The DB example highlights some lessons that many designers still refuse to heed. They can be summarized as follows.
Raise exceptions only for exceptional conditions.
Operations that raise exceptions for expected outcomes are ergonomically poor. Consider the programmer who needs to call such an operation. The C++ mapping maps IDL exceptions to C++ exceptions. C++ exceptions are harder to deal with than normal return values or parameters because exceptions break the normal flow of control. Forcing the programmer to catch an exception for expected behavior is simply bad style.
Make sure that exceptions carry useful information.
It is worse than useless to tell the caller something that is already known. Make sure that exceptions convey precise information.
An exception should convey precisely one semantic error condition. Do not lump several error conditions together so that the caller can no longer distinguish between them.
Make sure that exceptions carry complete information.
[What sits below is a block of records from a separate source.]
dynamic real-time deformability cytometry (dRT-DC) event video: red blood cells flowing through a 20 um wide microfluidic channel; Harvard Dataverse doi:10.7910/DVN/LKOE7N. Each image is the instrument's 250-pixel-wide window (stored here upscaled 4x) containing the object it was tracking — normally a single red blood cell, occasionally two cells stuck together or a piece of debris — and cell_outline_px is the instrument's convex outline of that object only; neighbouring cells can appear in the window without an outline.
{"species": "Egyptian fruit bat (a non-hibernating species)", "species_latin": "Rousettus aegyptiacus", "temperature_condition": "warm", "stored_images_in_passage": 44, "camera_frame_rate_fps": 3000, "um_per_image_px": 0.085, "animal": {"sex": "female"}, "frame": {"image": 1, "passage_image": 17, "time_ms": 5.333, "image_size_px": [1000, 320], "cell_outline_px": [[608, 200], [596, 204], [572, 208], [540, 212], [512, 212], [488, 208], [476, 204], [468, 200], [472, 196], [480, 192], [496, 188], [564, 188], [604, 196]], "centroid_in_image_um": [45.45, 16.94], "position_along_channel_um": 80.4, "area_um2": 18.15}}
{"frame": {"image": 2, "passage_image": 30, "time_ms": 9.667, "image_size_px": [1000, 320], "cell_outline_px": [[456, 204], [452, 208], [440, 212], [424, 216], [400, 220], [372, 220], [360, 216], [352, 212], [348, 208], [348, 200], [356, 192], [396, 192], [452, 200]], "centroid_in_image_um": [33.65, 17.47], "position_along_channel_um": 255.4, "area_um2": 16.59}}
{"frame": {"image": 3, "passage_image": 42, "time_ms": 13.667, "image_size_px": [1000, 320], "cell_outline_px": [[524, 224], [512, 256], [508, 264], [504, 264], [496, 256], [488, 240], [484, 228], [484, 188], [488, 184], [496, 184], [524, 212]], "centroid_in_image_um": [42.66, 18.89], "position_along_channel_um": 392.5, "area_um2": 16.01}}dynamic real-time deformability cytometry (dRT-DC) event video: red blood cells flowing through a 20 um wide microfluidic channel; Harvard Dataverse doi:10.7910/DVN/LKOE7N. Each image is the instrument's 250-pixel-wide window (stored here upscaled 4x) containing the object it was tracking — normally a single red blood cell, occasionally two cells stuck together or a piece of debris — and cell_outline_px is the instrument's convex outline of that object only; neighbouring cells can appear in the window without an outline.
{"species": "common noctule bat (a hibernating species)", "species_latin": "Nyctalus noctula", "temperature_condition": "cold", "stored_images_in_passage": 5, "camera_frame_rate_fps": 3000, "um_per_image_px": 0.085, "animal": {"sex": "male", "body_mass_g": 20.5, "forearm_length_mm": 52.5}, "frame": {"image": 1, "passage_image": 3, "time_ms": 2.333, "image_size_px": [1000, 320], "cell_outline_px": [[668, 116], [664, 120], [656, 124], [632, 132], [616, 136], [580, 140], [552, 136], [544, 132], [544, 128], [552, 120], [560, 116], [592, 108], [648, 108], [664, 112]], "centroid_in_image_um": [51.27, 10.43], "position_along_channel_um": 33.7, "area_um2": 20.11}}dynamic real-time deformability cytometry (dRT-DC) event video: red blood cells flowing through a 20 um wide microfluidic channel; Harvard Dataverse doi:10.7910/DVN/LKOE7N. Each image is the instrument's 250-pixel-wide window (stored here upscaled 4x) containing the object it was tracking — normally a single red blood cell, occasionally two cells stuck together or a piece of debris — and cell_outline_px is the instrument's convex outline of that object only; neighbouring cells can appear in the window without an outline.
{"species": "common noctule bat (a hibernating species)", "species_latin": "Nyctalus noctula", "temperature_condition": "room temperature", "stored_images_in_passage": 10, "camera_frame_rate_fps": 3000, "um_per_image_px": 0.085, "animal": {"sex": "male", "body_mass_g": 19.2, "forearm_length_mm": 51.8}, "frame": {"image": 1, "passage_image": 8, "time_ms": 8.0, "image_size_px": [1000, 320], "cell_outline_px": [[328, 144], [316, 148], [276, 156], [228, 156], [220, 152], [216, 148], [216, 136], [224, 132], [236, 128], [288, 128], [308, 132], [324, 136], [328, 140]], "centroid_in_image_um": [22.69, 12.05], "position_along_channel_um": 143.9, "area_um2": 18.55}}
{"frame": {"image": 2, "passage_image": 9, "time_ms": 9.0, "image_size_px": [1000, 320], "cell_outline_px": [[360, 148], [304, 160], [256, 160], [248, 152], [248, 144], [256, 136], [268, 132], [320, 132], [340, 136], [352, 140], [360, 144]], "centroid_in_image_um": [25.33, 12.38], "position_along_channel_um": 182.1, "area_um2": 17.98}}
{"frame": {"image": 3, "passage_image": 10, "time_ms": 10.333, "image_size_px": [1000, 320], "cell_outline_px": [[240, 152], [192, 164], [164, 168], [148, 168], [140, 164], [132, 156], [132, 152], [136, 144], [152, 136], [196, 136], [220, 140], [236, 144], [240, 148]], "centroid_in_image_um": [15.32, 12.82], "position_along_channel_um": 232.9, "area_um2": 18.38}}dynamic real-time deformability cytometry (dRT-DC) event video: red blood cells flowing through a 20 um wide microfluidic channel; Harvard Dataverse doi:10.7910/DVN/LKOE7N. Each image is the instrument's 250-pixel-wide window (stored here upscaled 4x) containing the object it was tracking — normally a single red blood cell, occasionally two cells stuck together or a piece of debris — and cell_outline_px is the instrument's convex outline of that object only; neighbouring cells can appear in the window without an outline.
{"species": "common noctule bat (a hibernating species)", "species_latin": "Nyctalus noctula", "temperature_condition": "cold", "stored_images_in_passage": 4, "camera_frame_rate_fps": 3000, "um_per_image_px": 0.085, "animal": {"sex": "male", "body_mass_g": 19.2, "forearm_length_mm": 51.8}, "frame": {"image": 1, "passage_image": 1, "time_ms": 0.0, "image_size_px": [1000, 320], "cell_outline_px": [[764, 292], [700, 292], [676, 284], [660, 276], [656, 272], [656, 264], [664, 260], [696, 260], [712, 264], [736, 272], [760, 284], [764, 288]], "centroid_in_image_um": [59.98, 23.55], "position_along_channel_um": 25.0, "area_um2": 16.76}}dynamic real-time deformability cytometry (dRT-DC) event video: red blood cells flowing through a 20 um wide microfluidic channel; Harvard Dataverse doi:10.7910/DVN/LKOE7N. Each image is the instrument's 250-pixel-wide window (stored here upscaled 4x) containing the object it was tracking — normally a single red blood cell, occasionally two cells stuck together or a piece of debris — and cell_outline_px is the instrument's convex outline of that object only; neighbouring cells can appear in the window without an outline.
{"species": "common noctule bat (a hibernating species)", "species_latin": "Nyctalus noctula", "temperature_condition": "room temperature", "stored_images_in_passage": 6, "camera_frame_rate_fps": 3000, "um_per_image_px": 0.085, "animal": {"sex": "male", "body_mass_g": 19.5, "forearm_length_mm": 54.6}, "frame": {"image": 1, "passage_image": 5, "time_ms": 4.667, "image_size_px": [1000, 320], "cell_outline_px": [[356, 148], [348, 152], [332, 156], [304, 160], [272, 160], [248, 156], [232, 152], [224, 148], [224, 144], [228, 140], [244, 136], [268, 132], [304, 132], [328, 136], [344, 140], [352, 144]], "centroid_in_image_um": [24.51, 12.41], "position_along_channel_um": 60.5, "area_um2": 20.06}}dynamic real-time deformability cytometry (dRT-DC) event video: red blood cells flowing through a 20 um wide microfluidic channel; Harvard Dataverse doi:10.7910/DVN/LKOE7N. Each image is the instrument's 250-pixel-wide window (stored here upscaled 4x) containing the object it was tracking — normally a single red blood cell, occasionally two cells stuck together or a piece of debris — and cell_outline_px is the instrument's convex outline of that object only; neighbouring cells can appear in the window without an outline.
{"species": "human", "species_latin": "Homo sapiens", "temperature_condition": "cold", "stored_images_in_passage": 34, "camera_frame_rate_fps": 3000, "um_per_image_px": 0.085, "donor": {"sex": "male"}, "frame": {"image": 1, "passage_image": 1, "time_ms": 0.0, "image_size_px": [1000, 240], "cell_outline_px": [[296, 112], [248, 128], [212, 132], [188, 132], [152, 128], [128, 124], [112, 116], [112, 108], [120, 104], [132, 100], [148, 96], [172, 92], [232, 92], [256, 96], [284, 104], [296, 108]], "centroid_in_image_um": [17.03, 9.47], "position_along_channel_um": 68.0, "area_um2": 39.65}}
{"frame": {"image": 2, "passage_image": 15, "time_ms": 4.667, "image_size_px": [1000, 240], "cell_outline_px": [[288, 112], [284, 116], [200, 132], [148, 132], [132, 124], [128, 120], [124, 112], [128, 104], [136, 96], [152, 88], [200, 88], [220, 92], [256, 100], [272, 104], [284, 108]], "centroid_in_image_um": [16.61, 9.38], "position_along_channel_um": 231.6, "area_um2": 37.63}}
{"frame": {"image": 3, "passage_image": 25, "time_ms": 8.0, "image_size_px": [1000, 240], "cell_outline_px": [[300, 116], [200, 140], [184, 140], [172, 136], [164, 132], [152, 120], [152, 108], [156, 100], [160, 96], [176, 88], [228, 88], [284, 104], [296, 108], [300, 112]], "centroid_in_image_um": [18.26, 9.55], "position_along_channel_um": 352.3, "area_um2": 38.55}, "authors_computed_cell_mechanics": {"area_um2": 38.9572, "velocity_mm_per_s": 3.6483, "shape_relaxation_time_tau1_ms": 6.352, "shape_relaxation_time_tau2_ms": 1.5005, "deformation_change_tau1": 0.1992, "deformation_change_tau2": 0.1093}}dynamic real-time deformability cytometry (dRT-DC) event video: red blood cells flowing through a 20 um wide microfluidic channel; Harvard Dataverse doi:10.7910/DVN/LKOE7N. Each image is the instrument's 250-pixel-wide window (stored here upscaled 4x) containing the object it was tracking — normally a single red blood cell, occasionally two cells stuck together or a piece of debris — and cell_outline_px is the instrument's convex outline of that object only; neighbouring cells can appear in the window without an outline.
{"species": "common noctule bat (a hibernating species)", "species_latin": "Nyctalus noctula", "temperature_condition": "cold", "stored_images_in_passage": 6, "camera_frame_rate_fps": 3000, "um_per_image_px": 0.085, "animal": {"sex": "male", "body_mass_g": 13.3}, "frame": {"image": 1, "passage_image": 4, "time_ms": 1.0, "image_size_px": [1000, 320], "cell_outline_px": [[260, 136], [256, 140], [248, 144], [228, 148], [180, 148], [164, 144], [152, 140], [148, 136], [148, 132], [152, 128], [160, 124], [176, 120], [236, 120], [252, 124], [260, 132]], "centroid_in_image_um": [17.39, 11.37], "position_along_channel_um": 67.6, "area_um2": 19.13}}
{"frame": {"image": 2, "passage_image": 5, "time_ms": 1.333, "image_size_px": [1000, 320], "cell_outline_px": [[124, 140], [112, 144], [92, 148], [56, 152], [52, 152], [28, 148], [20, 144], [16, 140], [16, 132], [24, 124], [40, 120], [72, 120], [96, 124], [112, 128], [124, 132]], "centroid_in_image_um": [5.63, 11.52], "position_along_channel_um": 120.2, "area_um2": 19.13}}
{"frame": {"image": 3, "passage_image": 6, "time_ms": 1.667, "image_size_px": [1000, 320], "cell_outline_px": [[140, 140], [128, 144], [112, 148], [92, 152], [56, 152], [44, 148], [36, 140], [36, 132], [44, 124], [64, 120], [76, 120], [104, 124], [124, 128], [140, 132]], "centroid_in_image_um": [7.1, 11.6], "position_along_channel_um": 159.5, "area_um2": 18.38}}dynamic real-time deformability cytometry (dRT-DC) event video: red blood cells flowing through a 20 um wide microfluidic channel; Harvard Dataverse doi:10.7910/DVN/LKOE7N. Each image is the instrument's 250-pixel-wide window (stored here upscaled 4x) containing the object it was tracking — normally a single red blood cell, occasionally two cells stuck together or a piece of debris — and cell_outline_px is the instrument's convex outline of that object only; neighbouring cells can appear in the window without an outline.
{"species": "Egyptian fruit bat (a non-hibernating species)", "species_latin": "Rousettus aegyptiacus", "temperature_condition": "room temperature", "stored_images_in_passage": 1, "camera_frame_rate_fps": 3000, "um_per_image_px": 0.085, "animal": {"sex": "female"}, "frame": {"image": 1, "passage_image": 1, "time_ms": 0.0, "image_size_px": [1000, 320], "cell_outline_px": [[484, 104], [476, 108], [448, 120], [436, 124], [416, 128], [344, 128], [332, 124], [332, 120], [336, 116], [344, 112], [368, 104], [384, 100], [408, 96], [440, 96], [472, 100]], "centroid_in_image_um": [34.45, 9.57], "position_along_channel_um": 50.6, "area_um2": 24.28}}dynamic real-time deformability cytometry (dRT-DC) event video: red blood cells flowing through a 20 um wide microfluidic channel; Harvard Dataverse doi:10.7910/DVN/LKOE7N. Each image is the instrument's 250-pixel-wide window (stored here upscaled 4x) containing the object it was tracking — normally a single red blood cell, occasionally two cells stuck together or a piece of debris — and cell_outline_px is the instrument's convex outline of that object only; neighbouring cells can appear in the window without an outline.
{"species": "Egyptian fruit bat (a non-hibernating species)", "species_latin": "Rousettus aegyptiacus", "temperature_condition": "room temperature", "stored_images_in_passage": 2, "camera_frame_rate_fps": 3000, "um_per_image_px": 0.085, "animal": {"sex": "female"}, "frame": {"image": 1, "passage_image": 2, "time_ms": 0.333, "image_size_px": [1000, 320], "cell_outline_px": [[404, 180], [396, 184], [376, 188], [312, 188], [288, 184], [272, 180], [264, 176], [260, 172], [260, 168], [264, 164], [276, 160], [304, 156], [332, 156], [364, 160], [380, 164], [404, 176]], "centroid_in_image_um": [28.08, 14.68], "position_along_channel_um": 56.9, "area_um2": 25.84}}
If exceptions carry incomplete information, the caller will probably need to make further calls to find out what exactly went wrong. If the initial call did not work, there is a good chance that subsequent calls will also fail, and that can make precise error handling impossible for the caller.
Design interfaces so that they cater to the needs of the caller and not the needs of the implementer.
Computing abounds with difficult-to-use APIs that provide poor abstractions of functionality. Typically, such APIs come into existence because they are written by the implementer of the functionality and not its user. But good tools are built for the convenience of the tool user; the effort required by the tool maker to create the tool is usually considered irrelevant (within reason). APIs are tools, and you should build them to suit their users.
Do not use normal return values or parameters to indicate errors.
As you will see in the next section, operations can raise exceptions even if they do not have a raises expression. If you use error codes instead of exceptions, callers end up with inconsistent and convoluted error handling because they must check for exceptions as well as an error return code.